══ Document excerpt ══

Correlation of Ratios or Difference Scores Having Common Terms

Yesterday I went to Professor Stanley Lieberson’s class, Issue in the Interpretation of Empirical Evidence. We discussed a paper, written by Stan and Glenn Fuguitt, titled Correlation of Ratios or Difference Scores Having Common Terms. The basic argument of this paper is that although ratios and difference scores are often used as dependent variables in traditional regression analysis, if there are some independent variables who share the same common term with those dependent variables, the estimated coefficients could be severely biased due to the spurious correlation brought about by this common term (whether it is in the denominator or numerator). For examples, if dependent variables are in the form of X/Z while independent variables are something like Y/Z, Z, or Z/X, etc., the estimated coefficients between the dependent and independent variable could become statistically significant simply due to chance.

For some concrete examples, criminologist often use crime rate (adjusted by city population size) as dependent variable while at the same time using city population size as independent variable; organizational researchers are interested in the relationship between the relative size of administration of organization and the absolute size of organization; and economists often regress GDP per capita on such variables as population growth rate, and/or even population size, etc. According to Stan and Fuguitt’s research, all the above examples will provide spurious coefficients since the dependent variable and the independent variable include common terms. In their paper, they attributed this finding back to a paper written by Kail Pearson in 1897 in which Pearson presented rigorously how the spurious correlation came from and a proximate formula for computing correlations of ratios, etc.

═══

### Set of tasks
**1)** In the excerpt on correlations of ratios, in what year was the Pearson paper written?
**2)** Name every group of researchers that the excerpt on correlations of ratios cites as examples.

══ Information supplied ══

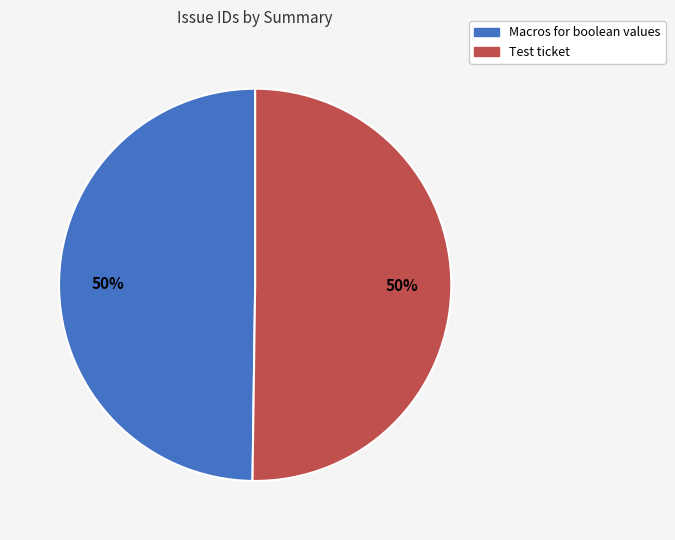

To the nearest percent, what portion does Test ticket represent?

50%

═══

### Outputs in order
**1)** 1897

**2)** Criminologists, organizational researchers, and economists.